Important Aspects of The Bill
- The Bill provides a degree of flexibility in government approvals for the retrenchment of employees.
- It presents a legal framework for ushering in the concept of ‘fixed-term employment’ through contract workers on a pan-India basis.
- While companies currently hire contract workers through contractors, the fixed-term employment concept allows the companies to hire contract workers directly.
- It also allows for tweaking of the contract term based on the seasonality of the industry.
- During the contract tenure, the workers will be treated on par with regular workers.
- It helps the companies to hire and fire workers easily and also provides social security to contract workers.
- Contract workers will now be eligible for getting PF, gratuity, medical benefits, etc., similar to regular workers during their contract periods.
- By placing the concept in the central bill, the government is expecting that it will have a wider reach and states will follow suit.
- Amid opposition from trade unions over raising of the threshold for retrenchment to 300 employees for government permission in the draft bill, the government has retained the earlier provision of 100 employees threshold for government permission in the new bill.
- But, it has now given the flexibility to increase or decrease the threshold via a notification.

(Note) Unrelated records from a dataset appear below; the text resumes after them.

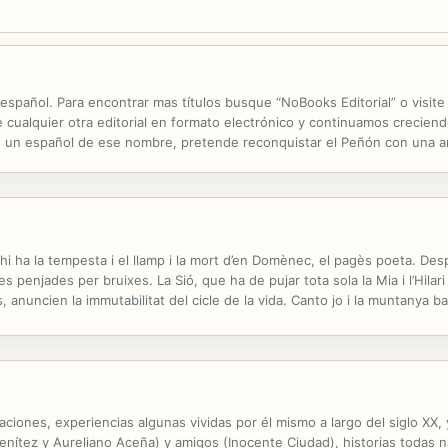
 español. Para encontrar mas títulos busque “NoBooks Editorial” o vis
lquier otra editorial en formato electrónico y continuamos creciendo. 
a, un español de ese nombre, pretende reconquistar el Peñón con una ar
braltareños contra los invasores ingleses. Verdad es que la idea no...
hi ha la tempesta i el llamp i la mort d’en Domènec, el pagès poeta. Desp
s penjades per bruixes. La Sió, que ha de pujar tota sola la Mia i l’Hilar
, anuncien la immutabilitat del cicle de la vida. Canto jo i la muntanya b
ua, núvols i bolets, gossos i cabirols que...
iones, experiencias algunas vividas por él mismo a largo del siglo XX, y
 Benítez y Aureliano Aceña) y amigos (Inocente Ciudad), historias todas 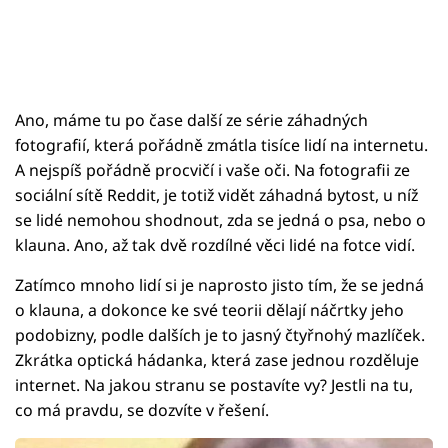
Ano, máme tu po čase další ze série záhadných
fotografií, která pořádně zmátla tisíce lidí na internetu.
A nejspíš pořádně procvičí i vaše oči. Na fotografii ze
sociální sítě Reddit, je totiž vidět záhadná bytost, u níž
se lidé nemohou shodnout, zda se jedná o psa, nebo o
klauna. Ano, až tak dvě rozdílné věci lidé na fotce vidí.
Zatímco mnoho lidí si je naprosto jisto tím, že se jedná
o klauna, a dokonce ke své teorii dělají náčrtky jeho
podobizny, podle dalších je to jasný čtyřnohý mazlíček.
Zkrátka optická hádanka, která zase jednou rozděluje
internet. Na jakou stranu se postavíte vy? Jestli na tu,
co má pravdu, se dozvíte v řešení.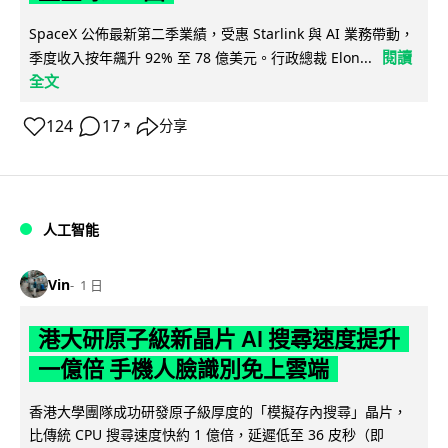
SpaceX 公佈最新第二季業績，受惠 Starlink 與 AI 業務帶動，
閱讀
季度收入按年飆升 92% 至 78 億美元。行政總裁 Elon...
全文
124
17
分享
↗
人工智能
Vin
1 日
港大研原子級新晶片 AI 搜尋速度提升
一億倍 手機人臉識別免上雲端
香港大學團隊成功研發原子級厚度的「模擬存內搜尋」晶片，
比傳統 CPU 搜尋速度快約 1 億倍，延遲低至 36 皮秒（即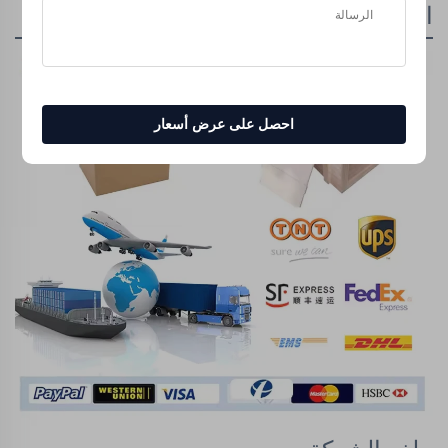
التغليف والتسليم
احصل على عرض أسعار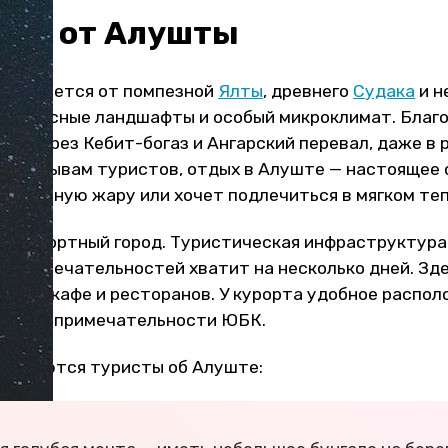
ния от Алушты
отличается от помпезной
Ялты
, древнего
Судака
и н
ивописные ландшафты и особый микроклимат. Благ
ют через Кебит-богаз и Ангарский перевал, даже в р
По отзывам туристов, отдых в Алуште — настоящее с
т сильную жару или хочет подлечиться в мягком те
й курортный город. Туристическая инфраструктура 
топримечательностей хватит на несколько дней. Зд
точно кафе и ресторанов. У курорта удобное распол
е достопримечательности ЮБК.
тзываются туристы об Алуште: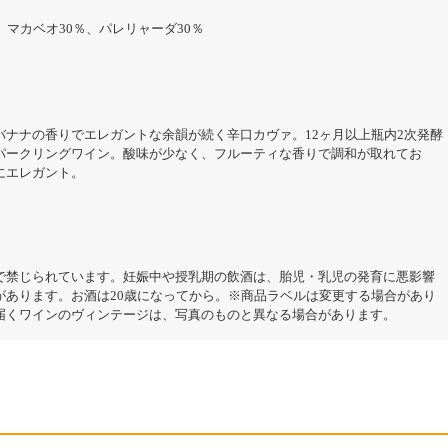
、マカベオ30％、パレリャーダ30％
バナナの香りでエレガントな余韻が続く辛口カヴァ。12ヶ月以上瓶内2次発酵
パークリングワイン。酸味が少なく、フルーティな香りで調和が取れてお
にエレガント。
で禁じられています。妊娠中や授乳期の飲酒は、胎児・乳児の発育に悪影響
があります。お酒は20歳になってから。※商品ラベルは変更する場合があり
届くワインのヴィンテージは、写真のものと異なる場合があります。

- The Industry has often sited the rigidity in laying off employees in the current labour laws that are limiting scalability and employment generation.
Opposing the Bill
- Critics to the Bill argue that the unclear provision of retrenchment may lead to discretionary behaviour during implementation by the Central or State government.
- They argue that the fixed-term employment needs to be implemented with adequate safeguards as it may lead to turning permanent employment into fixed-term employment.
Cheering the Bill
- Retrenchment has been a major hurdle for the industry with the existing labour laws.
- With the flexibility provided in the new Bill, the industry is welcoming the Bill.